### WHAT YOU ARE ASKED TO DO
Report only how many lines of the entries below contain the string "supporta".

Collected data
──────────────────────────────
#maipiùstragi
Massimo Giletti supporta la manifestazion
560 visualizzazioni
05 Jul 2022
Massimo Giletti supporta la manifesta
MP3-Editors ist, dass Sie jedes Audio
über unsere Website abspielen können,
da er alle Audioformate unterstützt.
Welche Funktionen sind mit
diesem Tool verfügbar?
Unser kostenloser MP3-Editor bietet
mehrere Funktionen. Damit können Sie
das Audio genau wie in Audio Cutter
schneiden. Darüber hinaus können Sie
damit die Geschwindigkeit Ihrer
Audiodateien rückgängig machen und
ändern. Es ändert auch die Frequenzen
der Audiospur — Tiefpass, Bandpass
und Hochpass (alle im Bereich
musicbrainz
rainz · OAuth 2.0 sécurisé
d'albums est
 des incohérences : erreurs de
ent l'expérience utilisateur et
──────────────────────────────
### TASK RESULT
2